SmartAsset utilizes an online tool to match leads with investment advisers based on certain factors,
including geography, minimum asset requirements, and types of services offered. For each lead Cutler
will pay to SmartAsset a referral fee which varies based on the investable assets of the lead. Cutler will
be solely responsible for the payment of this fee and solicited accounts will not be charged a higher
management fee than those accounts that are not solicited.
Item 15 Custody
Cutler is deemed to have custody because (i) Cutler is permitted to deduct fees directly from clients'
Separately Managed Accounts, and (ii) Cutler serves as general partner to private investment funds
organized as pooled investment vehicles.
Separately Managed Accounts
Custody of Separately Managed Account client assets will be maintained with a qualified custodian.
Cutler will not have physical custody of any assets in the client's account except as permitted for
payment of management fees. Clients will be solely responsible for paying all fees or charges of the
custodian.
Clients will receive directly from the custodian, at least quarterly, a statement showing all transactions
occurring in the client's account during the period covered by the account statement, and the funds,
securities and other property in the client's account at the end of the period. Clients are urged to
compare the account statement provided by the custodian with any statements provided by Cutler.

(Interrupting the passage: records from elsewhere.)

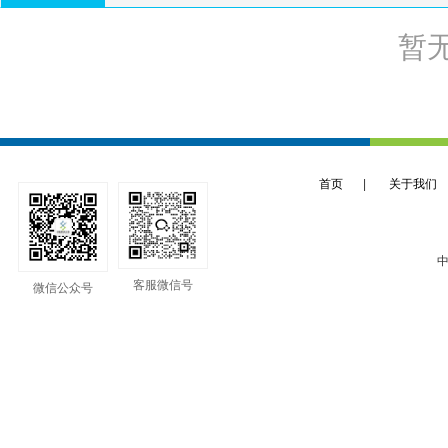
暂
首页
|
关于我们
中
客服微信号
微信公众号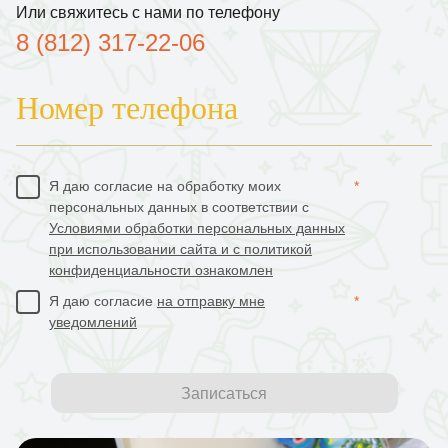
Или свяжитесь с нами по телефону
8 (812) 317-22-06
Номер телефона
Я даю согласие на обработку моих
*
персональных данных в соответствии с
Условиями обработки персональных данных
при использовании сайта и с политикой
конфиденциальности ознакомлен
Я даю согласие
на отправку мне
*
уведомлений
Записаться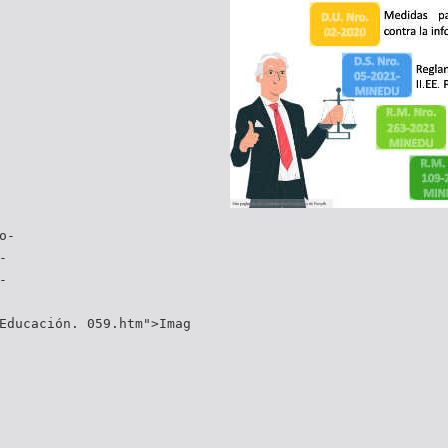
o-
-
-
Educación. 059.htm">Imag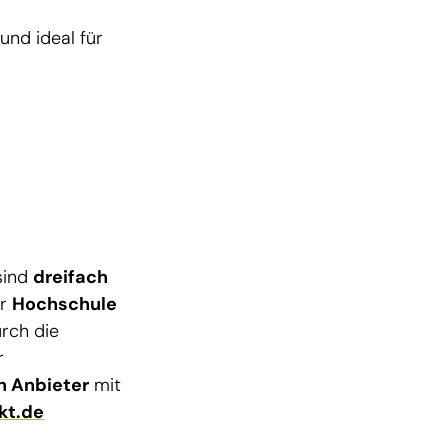
und ideal für
sind
dreifach
er
Hochschule
rch die
r
n Anbieter
mit
kt.de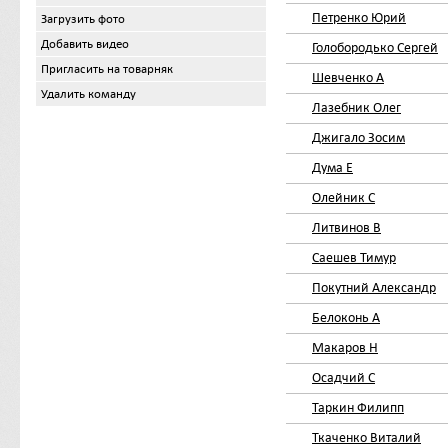
Петренко Юрий
Загрузить фото
Добавить видео
Голобородько Сергей
Пригласить на товарняк
Шевченко А
Удалить команду
Лазебник Олег
Джигало Зосим
Дума Е
Олейник С
Литвинов В
Саешев Тимур
Покутний Александр
Белоконь А
Макаров Н
Осадчий С
Таркин Филипп
Ткаченко Виталий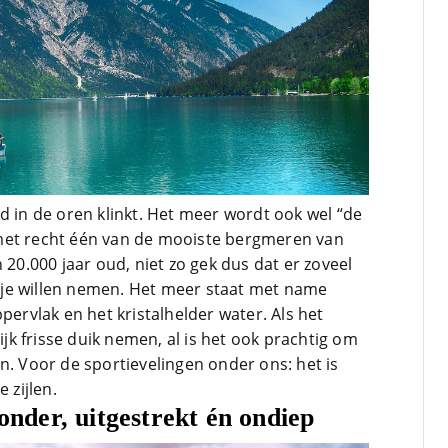
d in de oren klinkt. Het meer wordt ook wel “de
met recht één van de mooiste bergmeren van
 20.000 jaar oud, niet zo gek dus dat er zoveel
ijkje willen nemen. Het meer staat met name
rvlak en het kristalhelder water. Als het
lijk frisse duik nemen, al is het ook prachtig om
n. Voor de sportievelingen onder ons: het is
 zijlen.
zonder, uitgestrekt én ondiep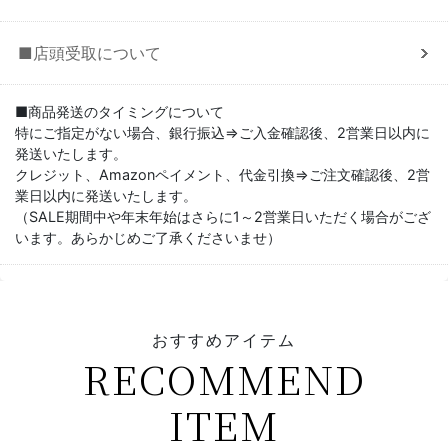
■店頭受取について
■商品発送のタイミングについて
特にご指定がない場合、銀行振込⇒ご入金確認後、2営業日以内に
発送いたします。
クレジット、Amazonペイメント、代金引換⇒ご注文確認後、2営
業日以内に発送いたします。
（SALE期間中や年末年始はさらに1～2営業日いただく場合がござ
います。あらかじめご了承くださいませ）
おすすめアイテム
RECOMMEND
ITEM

Clients may provide Cutler with written ongoing authorization to wire money between the client's
accounts held with the qualified custodian directly to an outside financial institution (i.e. a client's bank
account). A copy of this authorization is provided to the qualified custodian. The authorization includes
the client's name and account number(s) at the outside financial institution(s), as required.

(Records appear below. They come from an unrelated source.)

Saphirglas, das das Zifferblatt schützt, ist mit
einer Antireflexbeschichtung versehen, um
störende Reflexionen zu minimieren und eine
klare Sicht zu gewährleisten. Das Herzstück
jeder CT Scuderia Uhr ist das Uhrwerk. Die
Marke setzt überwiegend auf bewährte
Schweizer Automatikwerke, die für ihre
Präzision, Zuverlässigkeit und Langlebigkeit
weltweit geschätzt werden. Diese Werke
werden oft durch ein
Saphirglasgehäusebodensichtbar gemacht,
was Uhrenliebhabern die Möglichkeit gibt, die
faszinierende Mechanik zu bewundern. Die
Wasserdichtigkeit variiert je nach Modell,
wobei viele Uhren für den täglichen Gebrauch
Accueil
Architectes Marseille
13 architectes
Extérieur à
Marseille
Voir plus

Private Investment Funds: Cutler Financial Fund, L.P. and Cutler Investment Fund, LP
Investors in the Private Investment Funds will receive the following: (1) annual audited financial
statements of the fund audited by an independent certified public accounting firm, (2) a quarterly letter
discussing the results of the fund for the quarter just ended, (3) an annual letter discussing the results
of the fund for the year just ended, and (4) copies of such investor's Schedule K-1 to the fund's tax
return.
Item 16 Investment Discretion
Cutler will accept limited power of attorney to act on a discretionary basis on behalf of clients. A limited
power of attorney allows Cutler to execute trades on behalf of clients.
When such limited powers exist between the Cutler and the client, Cutler has the authority to
determine, without obtaining specific client consent, both the amount and type of securities to be
bought to satisfy client account objectives. Additionally, Cutler may accept any reasonable limitation or
restriction to such authority on the account placed by the client. All limitations and restrictions placed
on accounts must be presented to Cutler in writing.
Item 17 Voting Client Securities
Proxy Voting
Cutler generally does not have any authority to and does not vote proxies on behalf of Separately
Managed Accounts. Clients retain the responsibility for receiving and voting proxies for securities
maintained in their portfolios; clients receive these proxies directly from either custodians or transfer
agents. If requested, Cutler may provide advice to clients regarding proxy votes. If any conflict of
interest exists, it will be disclosed to the client.
Cutler may vote proxies for the Private Investment Funds.
Clients may contact us at 508-757-4455 for further information about proxy voting.
Item 18 Financial Information
Registered investment advisers are required in this Item to provide you with certain financial
information or disclosures about an adviser's financial condition. Cutler Capital Management, LLC has
no financial commitment that impairs our ability to meet contractual and fiduciary commitments to our
clients, and we have never been the subject of a bankruptcy proceeding.